→ Text section:
○ ○ ○
With the SPOUT in, the computer advances the timing. With the SPOUT out, the timing is locked at whatever base timing was set at with the timing light.

The EGR is probably misconnected directly to engine vacuum. That will cause stalling.

Some basic theory to clarify how things work is in order…

EGR System theory and testing

Revised 29-Sep-2013 to add code definitions for EGR sensor and EVR regulator.

The EGR shuts off at Wide Open Throttle (WOT), so it has minimal effect on performance. The addition of exhaust gas drops combustion temperature, increases gas mileage and reduces the tendency of the engine to ping. It can also reduce HC emissions by reducing fuel consumption. The primary result of EGR usage is a reduction in NOx emissions. It does this by reducing the amount of air/fuel mixture that gets burned in the combustion process. Less air from the intake system means less air to mx with the fuel, so the computer leans out the fuel delivery calculations to balance things out. This reduces combustion temperature, and the creation of NOx gases. The reduced combustion temp reduces the tendency to ping.

The computer shuts down the EGR system when it detects WOT (Wide Open Throttle), so the effect on full throttle performance is too small to have any measurable negative effects.

The EGR system has a vacuum source (line from the intake manifold) that goes to the EVR, computer operated electronic vacuum regulator. The EVR is located on the back of the passenger side shock strut tower. The computer uses RPM, Load. and some other factors to tell the EVR to pass vacuum to open the EGR valve. The EGR valve and the passages in the heads and intake manifold route exhaust gas to the EGR spacer (throttle body spacer). The EGR sensor tells the computer how far the EGR valve is open. Then computer adjusts the signal sent to the EVR to hold, increase or decrease the vacuum. The computer adds spark advance to compensate for the recirculated gases and the slower rate they burn at.

The resistor packs used to fool the computer into turning off the CEL (Check Engine Light) off are a bad idea. All they really do is mess up the data the computer uses to calculate the correct air/fuel mixture. You can easily create problems that are difficult to pin down and fix.

egr-system-legal-size-paper-55-gif.gif


Troubleshooting:
There should be no vacuum at the EGR valve when at idle. If there is, the EVR (electronic vacuum regulator) mounted on the backside of the passenger side wheelwell is suspect. Check the vacuum line plumbing to make sure the previous owner didn’t cross the vacuum lines.

Diagram courtesy of Tmoss & Stang&2birds. (the diagram says 88 GT, but the EGR part is the same for 86-93 Mustangs)
88Stang5.0Vacuum.gif


The EGR sensor is basically a variable resistor, like the volume control on a radio. One end is 5 volt VREF power from the computer (red/orange wire). One end is computer signal ground (black/white), and the middle wire (brown/lt green) is the signal output from the EGR sensor. It is designed to always have some small voltage output from it anytime the ignition switch is the Run position. That way the computer knows the sensor & the wiring is OK. No voltage on computer pin 27 (brown/lt green wire) and the computer thinks the sensor is bad or the wire is broken and sets code 31. The voltage output can range from approximately .6-.85 volt. A defective or missing sensor will set codes 31 (EVP circuit below minimum voltage) or 32 ( EGR voltage below closed limit).
○ ○ ○
→ Goal 1:
Answer these questions from the EGR text.
(a) Where is the EVR located?
(b) What code does the computer set when there is no voltage on computer pin 27?
(c) When does the computer shut down the EGR system?
○ ○ ○
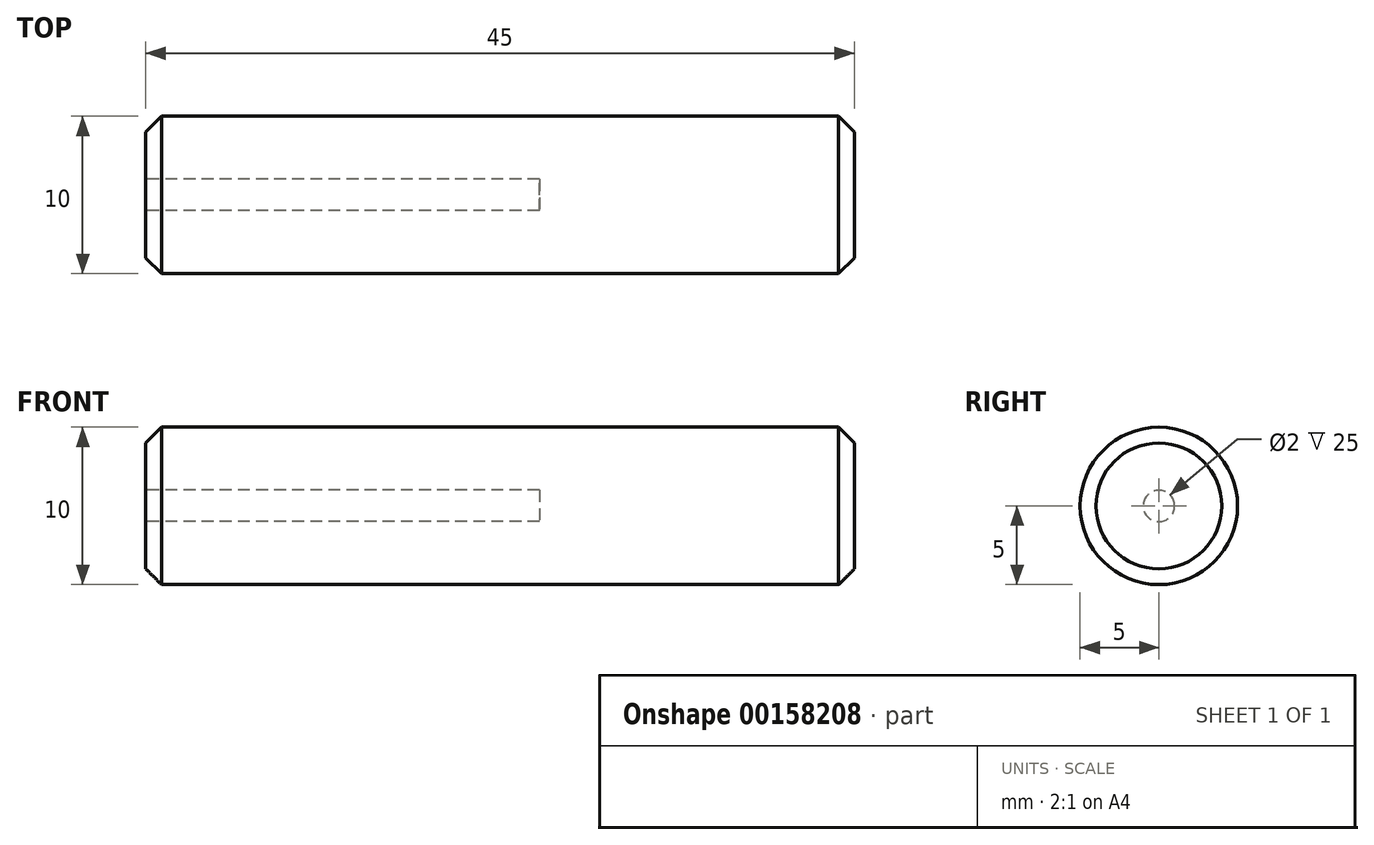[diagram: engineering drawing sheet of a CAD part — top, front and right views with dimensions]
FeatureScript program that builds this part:
annotation { "Feature Type Name" : "Feature", "Feature Type Description" : "" }
export const myFeature = defineFeature(function(context is Context, id is Id, definition is map)
    precondition{}
    {
        {
            var Q0;
            Q0=qCreatedBy(makeId("Right.planeOp"),FACE);
            var sketch = newSketch(context, id + "F0", { "sketchPlane" : qUnion([Q0])});
            skCircle(sketch, "E0", {"center": v(0, 0) * mm, "radius": 5 * mm});
            skSolve(sketch);
        }
        {
            var Q0;
            Q0=makeQuery(id+"F0.imprint","IMPRINT",FACE,{"disambiguationData":[TD([[makeQuery(id+"F0.imprint","IMPRINT",EDGE,{"derivedFrom":sQuery(id+"F0.wireOp",EDGE,"E0")}),1.0]])]});
            extrude(context, id + "F1", {"entities" : qUnion([Q0]), "depth" : 45 * mm});
        }
        {
            var Q0;
            Q0=makeQuery(id+"F1.opExtrude","CAP_FACE",FACE,{"disambiguationData":[OSD([sQuery(id+"F0.wireOp",EDGE,"E0")])],"isStart":true});
            var sketch = newSketch(context, id + "F2", { "sketchPlane" : qUnion([Q0])});
            skCircle(sketch, "E1", {"center": v(0, 0) * mm, "radius": 1 * mm});
            skSolve(sketch);
        }
        {
            var Q0;
            Q0=makeQuery(id+"F2.imprint","IMPRINT",FACE,{"disambiguationData":[TD([[makeQuery(id+"F2.imprint","IMPRINT",EDGE,{"derivedFrom":sQuery(id+"F2.wireOp",EDGE,"E1")}),1.0]])]});
            extrude(context, id + "F3", {"entities" : qUnion([Q0]), "operationType" : NewBodyOperationType.REMOVE, "oppositeDirection" : true, "depth" : 25 * mm});
        }
        {
            var Q0;
            Q0=makeQuery(id+"F1.opExtrude","CAP_EDGE",EDGE,{"disambiguationData":[OSD([sQuery(id+"F0.wireOp",EDGE,"E0")])],"isStart":true});
            var Q1;
            Q1=makeQuery(id+"F1.opExtrude","CAP_EDGE",EDGE,{"disambiguationData":[OSD([sQuery(id+"F0.wireOp",EDGE,"E0")])],"isStart":false});
            chamfer(context, id + "F4", {"entities" : qUnion([Q0, Q1]), "width" : 1 * mm, "tangentPropagation" : true});
        }
    });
○ ○ ○
→ Goal 2: Replace every "depth" with "extrudeDepth" in the records and write out all of their lines again with nothing else changed. Leave out the pictures.

→ Task response 1:
(a) On the back of the passenger side shock strut tower.
(b) Code 31.
(c) When it detects WOT (Wide Open Throttle).

→ Task response 2:
[diagram: engineering drawing sheet of a CAD part — top, front and right views with dimensions]
FeatureScript program that builds this part:
annotation { "Feature Type Name" : "Feature", "Feature Type Description" : "" }
export const myFeature = defineFeature(function(context is Context, id is Id, definition is map)
    precondition{}
    {
        {
            var Q0;
            Q0=qCreatedBy(makeId("Right.planeOp"),FACE);
            var sketch = newSketch(context, id + "F0", { "sketchPlane" : qUnion([Q0])});
            skCircle(sketch, "E0", {"center": v(0, 0) * mm, "radius": 5 * mm});
            skSolve(sketch);
        }
        {
            var Q0;
            Q0=makeQuery(id+"F0.imprint","IMPRINT",FACE,{"disambiguationData":[TD([[makeQuery(id+"F0.imprint","IMPRINT",EDGE,{"derivedFrom":sQuery(id+"F0.wireOp",EDGE,"E0")}),1.0]])]});
            extrude(context, id + "F1", {"entities" : qUnion([Q0]), "extrudeDepth" : 45 * mm});
        }
        {
            var Q0;
            Q0=makeQuery(id+"F1.opExtrude","CAP_FACE",FACE,{"disambiguationData":[OSD([sQuery(id+"F0.wireOp",EDGE,"E0")])],"isStart":true});
            var sketch = newSketch(context, id + "F2", { "sketchPlane" : qUnion([Q0])});
            skCircle(sketch, "E1", {"center": v(0, 0) * mm, "radius": 1 * mm});
            skSolve(sketch);
        }
        {
            var Q0;
            Q0=makeQuery(id+"F2.imprint","IMPRINT",FACE,{"disambiguationData":[TD([[makeQuery(id+"F2.imprint","IMPRINT",EDGE,{"derivedFrom":sQuery(id+"F2.wireOp",EDGE,"E1")}),1.0]])]});
            extrude(context, id + "F3", {"entities" : qUnion([Q0]), "operationType" : NewBodyOperationType.REMOVE, "oppositeDirection" : true, "extrudeDepth" : 25 * mm});
        }
        {
            var Q0;
            Q0=makeQuery(id+"F1.opExtrude","CAP_EDGE",EDGE,{"disambiguationData":[OSD([sQuery(id+"F0.wireOp",EDGE,"E0")])],"isStart":true});
            var Q1;
            Q1=makeQuery(id+"F1.opExtrude","CAP_EDGE",EDGE,{"disambiguationData":[OSD([sQuery(id+"F0.wireOp",EDGE,"E0")])],"isStart":false});
            chamfer(context, id + "F4", {"entities" : qUnion([Q0, Q1]), "width" : 1 * mm, "tangentPropagation" : true});
        }
    });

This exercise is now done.